▸ **What the exercise asks**
Every line from the one with "right ear: (371, 216)" to the one with "right wrist: (181, 183)", including those two, is to be copied exactly; all other lines of the entries below are left out.

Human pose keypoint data
_ _ _ _ _ _ _

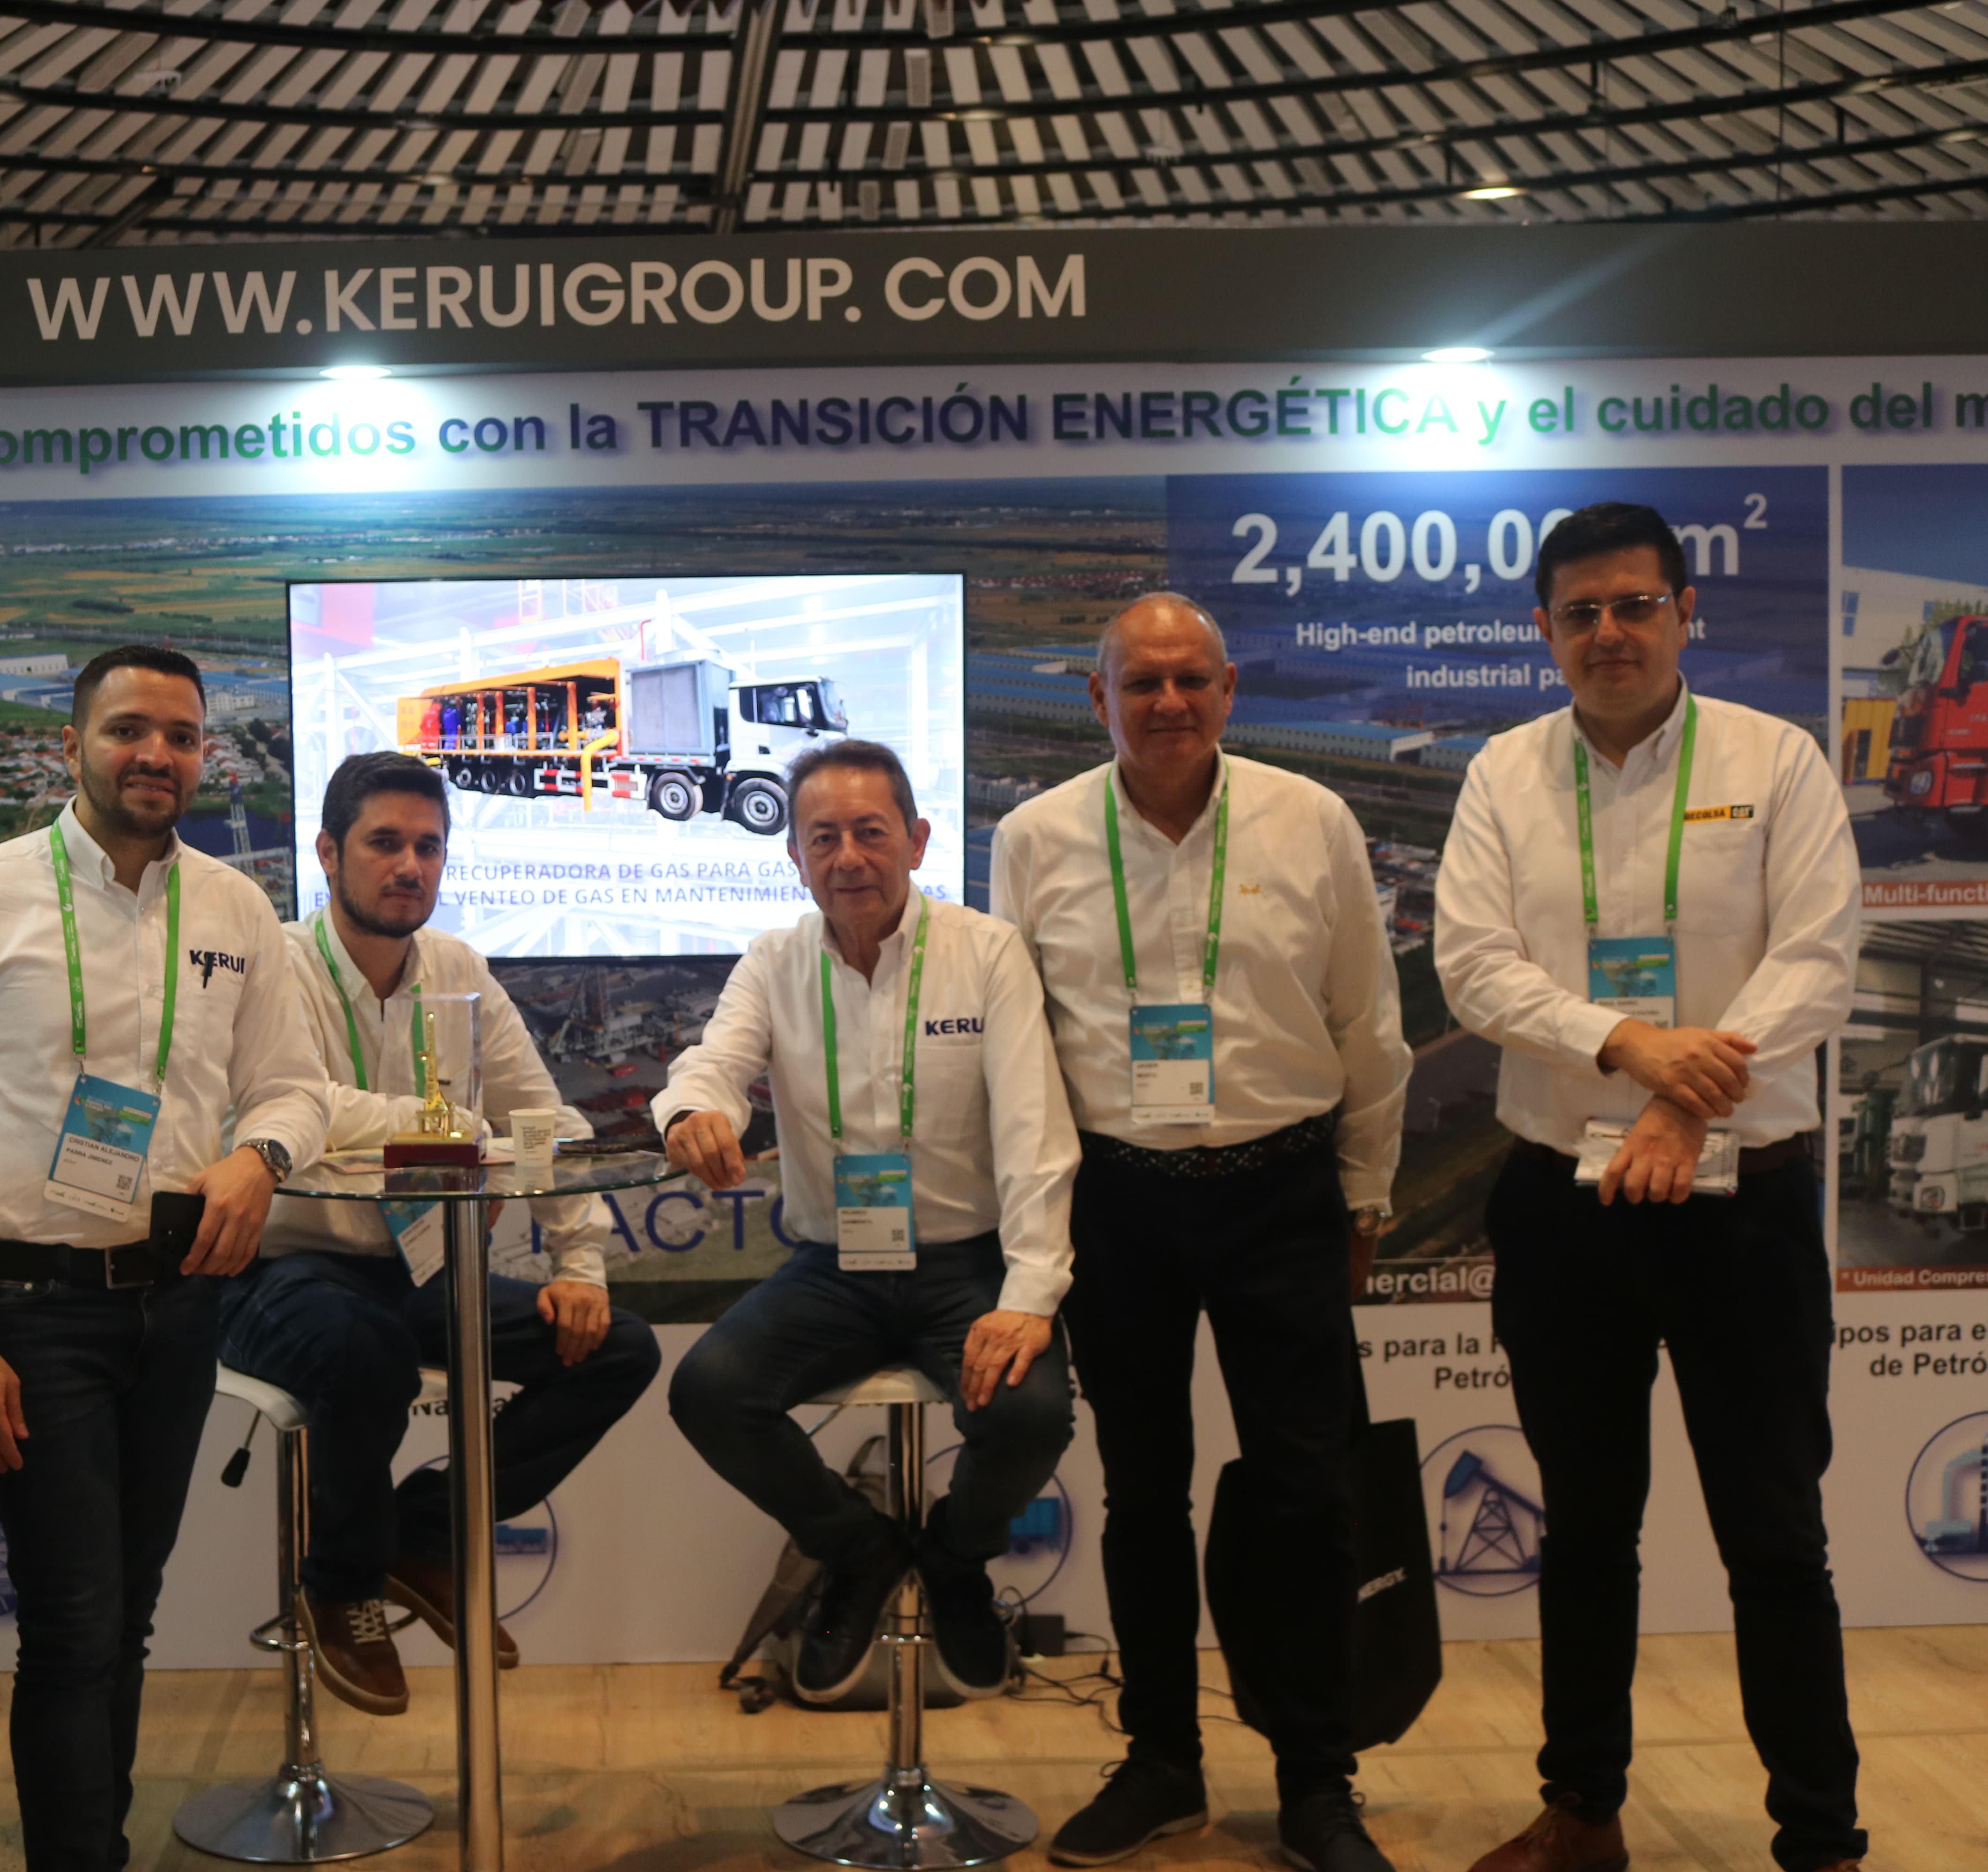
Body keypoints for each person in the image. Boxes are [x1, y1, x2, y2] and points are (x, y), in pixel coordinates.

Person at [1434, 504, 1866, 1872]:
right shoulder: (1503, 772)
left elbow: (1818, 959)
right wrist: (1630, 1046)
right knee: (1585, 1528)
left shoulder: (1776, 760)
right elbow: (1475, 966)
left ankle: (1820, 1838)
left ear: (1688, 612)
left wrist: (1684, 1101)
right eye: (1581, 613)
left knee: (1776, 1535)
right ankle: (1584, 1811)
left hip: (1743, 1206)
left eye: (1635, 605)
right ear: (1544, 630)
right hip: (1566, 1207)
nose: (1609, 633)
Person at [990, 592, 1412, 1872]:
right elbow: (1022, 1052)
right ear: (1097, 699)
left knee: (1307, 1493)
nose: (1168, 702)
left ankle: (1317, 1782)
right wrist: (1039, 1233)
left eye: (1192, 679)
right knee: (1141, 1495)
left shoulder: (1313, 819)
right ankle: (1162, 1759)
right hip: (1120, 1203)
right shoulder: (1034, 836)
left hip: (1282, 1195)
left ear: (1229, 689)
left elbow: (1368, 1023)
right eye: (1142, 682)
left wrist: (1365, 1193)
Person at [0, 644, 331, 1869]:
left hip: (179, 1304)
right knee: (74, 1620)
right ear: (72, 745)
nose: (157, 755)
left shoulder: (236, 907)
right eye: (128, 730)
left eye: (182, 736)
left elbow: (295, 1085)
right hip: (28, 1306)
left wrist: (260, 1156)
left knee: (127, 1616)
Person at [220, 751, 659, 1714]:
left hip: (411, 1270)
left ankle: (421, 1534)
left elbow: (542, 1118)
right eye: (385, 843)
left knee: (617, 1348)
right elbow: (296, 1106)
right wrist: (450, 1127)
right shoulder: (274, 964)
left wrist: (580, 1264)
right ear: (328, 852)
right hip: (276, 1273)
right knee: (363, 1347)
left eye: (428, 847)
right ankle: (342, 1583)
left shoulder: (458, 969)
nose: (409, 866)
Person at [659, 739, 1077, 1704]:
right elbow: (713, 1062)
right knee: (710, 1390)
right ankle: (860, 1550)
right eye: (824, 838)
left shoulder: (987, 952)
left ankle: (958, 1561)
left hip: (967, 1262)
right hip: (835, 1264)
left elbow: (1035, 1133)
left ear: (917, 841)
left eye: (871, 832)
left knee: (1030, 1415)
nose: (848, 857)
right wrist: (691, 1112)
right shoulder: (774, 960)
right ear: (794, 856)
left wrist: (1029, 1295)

_ _ _ _ _ _ _

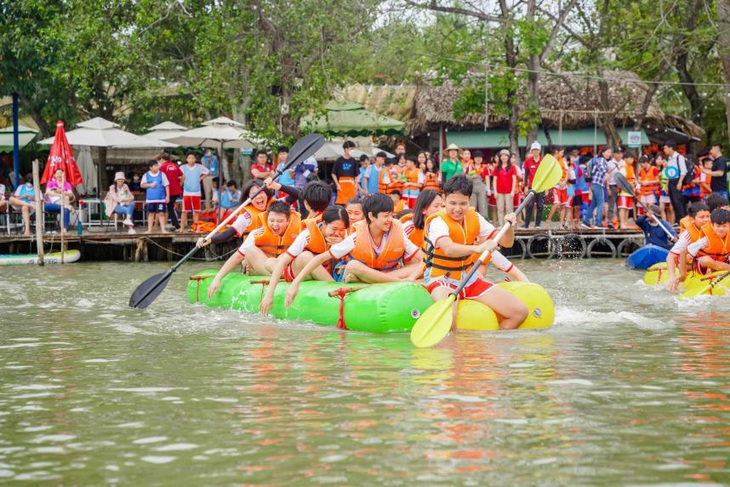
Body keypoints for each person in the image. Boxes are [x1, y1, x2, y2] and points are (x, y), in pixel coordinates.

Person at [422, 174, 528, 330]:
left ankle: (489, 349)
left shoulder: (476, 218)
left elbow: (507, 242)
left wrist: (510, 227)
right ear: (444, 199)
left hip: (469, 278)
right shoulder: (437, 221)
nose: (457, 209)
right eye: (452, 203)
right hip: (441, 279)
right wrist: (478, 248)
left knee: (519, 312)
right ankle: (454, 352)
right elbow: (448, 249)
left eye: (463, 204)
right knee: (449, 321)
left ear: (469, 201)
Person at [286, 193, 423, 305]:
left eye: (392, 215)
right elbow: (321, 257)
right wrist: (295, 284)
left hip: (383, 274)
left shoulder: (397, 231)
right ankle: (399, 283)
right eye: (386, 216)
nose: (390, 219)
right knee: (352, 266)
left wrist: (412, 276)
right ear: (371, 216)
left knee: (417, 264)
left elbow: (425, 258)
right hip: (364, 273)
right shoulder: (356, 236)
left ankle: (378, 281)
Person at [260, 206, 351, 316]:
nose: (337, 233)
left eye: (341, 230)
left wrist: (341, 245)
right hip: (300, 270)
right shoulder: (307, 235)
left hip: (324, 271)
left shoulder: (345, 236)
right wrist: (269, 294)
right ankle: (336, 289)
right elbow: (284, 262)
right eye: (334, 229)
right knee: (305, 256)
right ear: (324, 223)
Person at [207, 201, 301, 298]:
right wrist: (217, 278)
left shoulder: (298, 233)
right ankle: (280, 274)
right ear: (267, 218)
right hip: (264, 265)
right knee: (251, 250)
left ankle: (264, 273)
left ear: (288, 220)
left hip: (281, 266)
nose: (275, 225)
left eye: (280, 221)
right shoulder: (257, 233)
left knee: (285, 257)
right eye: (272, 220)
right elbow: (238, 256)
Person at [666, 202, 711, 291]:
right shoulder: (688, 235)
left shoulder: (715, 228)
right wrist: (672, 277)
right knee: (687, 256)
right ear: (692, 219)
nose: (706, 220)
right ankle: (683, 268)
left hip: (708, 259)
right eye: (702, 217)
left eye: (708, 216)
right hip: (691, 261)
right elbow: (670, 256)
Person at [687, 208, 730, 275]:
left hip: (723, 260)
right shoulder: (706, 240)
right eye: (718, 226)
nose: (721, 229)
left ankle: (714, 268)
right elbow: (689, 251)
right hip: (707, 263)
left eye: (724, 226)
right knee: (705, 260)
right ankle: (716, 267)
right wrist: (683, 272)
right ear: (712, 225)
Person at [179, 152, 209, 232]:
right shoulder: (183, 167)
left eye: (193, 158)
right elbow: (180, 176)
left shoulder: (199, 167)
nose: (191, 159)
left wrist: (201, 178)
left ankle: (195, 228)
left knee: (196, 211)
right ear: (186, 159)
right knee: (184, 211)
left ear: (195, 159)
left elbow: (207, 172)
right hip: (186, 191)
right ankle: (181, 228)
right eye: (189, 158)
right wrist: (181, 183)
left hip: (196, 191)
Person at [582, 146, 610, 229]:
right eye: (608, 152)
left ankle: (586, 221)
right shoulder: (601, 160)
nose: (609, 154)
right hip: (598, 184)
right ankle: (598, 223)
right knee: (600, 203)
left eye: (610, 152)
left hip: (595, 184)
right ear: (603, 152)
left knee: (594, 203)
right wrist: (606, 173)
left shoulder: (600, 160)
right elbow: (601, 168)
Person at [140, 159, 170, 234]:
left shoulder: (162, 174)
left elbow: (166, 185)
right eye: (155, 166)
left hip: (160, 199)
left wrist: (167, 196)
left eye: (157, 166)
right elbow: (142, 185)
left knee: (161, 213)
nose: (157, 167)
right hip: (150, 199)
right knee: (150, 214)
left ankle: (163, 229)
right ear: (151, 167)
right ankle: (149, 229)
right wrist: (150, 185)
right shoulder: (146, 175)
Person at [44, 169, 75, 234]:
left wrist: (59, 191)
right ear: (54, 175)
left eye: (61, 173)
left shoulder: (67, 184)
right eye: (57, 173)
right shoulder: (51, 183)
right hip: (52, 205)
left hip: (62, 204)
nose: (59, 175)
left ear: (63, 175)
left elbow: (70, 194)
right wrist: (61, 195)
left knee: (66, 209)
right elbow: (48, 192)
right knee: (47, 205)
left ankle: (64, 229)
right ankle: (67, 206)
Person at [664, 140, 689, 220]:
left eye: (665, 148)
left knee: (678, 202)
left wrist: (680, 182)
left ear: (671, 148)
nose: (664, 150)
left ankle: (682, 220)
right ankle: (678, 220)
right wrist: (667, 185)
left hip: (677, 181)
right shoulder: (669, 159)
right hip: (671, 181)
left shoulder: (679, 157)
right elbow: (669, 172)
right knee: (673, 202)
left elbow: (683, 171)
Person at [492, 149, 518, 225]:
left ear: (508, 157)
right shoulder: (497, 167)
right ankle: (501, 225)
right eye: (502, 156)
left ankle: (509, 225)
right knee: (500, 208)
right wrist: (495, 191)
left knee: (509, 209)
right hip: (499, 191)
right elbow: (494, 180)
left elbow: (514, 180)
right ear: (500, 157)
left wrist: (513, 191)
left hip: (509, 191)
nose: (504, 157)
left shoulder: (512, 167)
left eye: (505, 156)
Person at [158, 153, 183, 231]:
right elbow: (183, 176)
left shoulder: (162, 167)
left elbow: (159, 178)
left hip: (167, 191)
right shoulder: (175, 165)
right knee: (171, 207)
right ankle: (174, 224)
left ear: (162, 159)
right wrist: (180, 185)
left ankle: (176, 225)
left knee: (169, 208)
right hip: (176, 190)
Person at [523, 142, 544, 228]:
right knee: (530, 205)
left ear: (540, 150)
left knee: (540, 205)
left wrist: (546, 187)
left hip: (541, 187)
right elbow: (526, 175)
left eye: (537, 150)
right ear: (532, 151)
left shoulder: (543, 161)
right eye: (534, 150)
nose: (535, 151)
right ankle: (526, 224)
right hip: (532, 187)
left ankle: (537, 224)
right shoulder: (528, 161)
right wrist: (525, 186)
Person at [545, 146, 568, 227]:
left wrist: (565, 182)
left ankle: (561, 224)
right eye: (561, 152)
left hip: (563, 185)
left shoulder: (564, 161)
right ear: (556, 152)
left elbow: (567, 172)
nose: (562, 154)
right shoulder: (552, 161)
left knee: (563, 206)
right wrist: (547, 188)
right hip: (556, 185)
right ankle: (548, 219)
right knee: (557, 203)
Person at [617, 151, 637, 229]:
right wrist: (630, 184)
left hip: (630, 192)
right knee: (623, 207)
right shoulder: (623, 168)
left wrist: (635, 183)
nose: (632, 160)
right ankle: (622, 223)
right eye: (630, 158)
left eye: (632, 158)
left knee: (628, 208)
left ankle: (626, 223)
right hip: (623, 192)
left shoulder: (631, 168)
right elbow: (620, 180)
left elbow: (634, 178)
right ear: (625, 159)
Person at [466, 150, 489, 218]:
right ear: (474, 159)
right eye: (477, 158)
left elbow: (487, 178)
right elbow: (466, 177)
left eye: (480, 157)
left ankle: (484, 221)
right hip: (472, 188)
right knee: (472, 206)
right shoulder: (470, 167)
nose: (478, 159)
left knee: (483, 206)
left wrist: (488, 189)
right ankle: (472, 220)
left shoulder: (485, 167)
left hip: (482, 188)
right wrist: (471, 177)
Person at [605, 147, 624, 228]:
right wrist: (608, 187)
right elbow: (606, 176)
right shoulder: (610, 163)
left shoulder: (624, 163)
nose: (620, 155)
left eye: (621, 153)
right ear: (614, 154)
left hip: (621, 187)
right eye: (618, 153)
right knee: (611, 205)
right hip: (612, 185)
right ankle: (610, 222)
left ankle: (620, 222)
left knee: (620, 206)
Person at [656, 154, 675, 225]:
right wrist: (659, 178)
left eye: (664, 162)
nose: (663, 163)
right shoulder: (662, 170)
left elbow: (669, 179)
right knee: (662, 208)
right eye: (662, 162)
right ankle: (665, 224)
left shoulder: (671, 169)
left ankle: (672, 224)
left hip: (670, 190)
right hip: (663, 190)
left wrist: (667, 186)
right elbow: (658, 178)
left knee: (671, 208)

_ _ _ _ _ _ _

▸ **Exercise answer**
right ear: (371, 216)
left knee: (417, 264)
left elbow: (425, 258)
right hip: (364, 273)
right shoulder: (356, 236)
left ankle: (378, 281)
Person at [260, 206, 351, 316]:
nose: (337, 233)
left eye: (341, 230)
left wrist: (341, 245)
right hip: (300, 270)
right shoulder: (307, 235)
left hip: (324, 271)
left shoulder: (345, 236)
right wrist: (269, 294)
right ankle: (336, 289)
right elbow: (284, 262)
right eye: (334, 229)
right knee: (305, 256)
right ear: (324, 223)
Person at [207, 201, 301, 298]:
right wrist: (217, 278)
left shoulder: (298, 233)
right ankle: (280, 274)
right ear: (267, 218)
right hip: (264, 265)
right knee: (251, 250)
left ankle: (264, 273)
left ear: (288, 220)
left hip: (281, 266)
nose: (275, 225)
left eye: (280, 221)
right shoulder: (257, 233)
left knee: (285, 257)
right eye: (272, 220)
right elbow: (238, 256)
Person at [666, 202, 711, 291]:
right shoulder: (688, 235)
left shoulder: (715, 228)
right wrist: (672, 277)
right knee: (687, 256)
right ear: (692, 219)
nose: (706, 220)
right ankle: (683, 268)
left hip: (708, 259)
right eye: (702, 217)
left eye: (708, 216)
right hip: (691, 261)
right elbow: (670, 256)
Person at [687, 208, 730, 275]:
left hip: (723, 260)
right shoulder: (706, 240)
right eye: (718, 226)
nose: (721, 229)
left ankle: (714, 268)
right elbow: (689, 251)
right hip: (707, 263)
left eye: (724, 226)
right knee: (705, 260)
right ankle: (716, 267)
right wrist: (683, 272)
right ear: (712, 225)
Person at [179, 152, 209, 232]:
right shoulder: (183, 167)
left eye: (193, 158)
right elbow: (180, 176)
left shoulder: (199, 167)
nose: (191, 159)
left wrist: (201, 178)
left ankle: (195, 228)
left knee: (196, 211)
right ear: (186, 159)
right knee: (184, 211)
left ear: (195, 159)
left elbow: (207, 172)
right hip: (186, 191)
right ankle: (181, 228)
right eye: (189, 158)
right wrist: (181, 183)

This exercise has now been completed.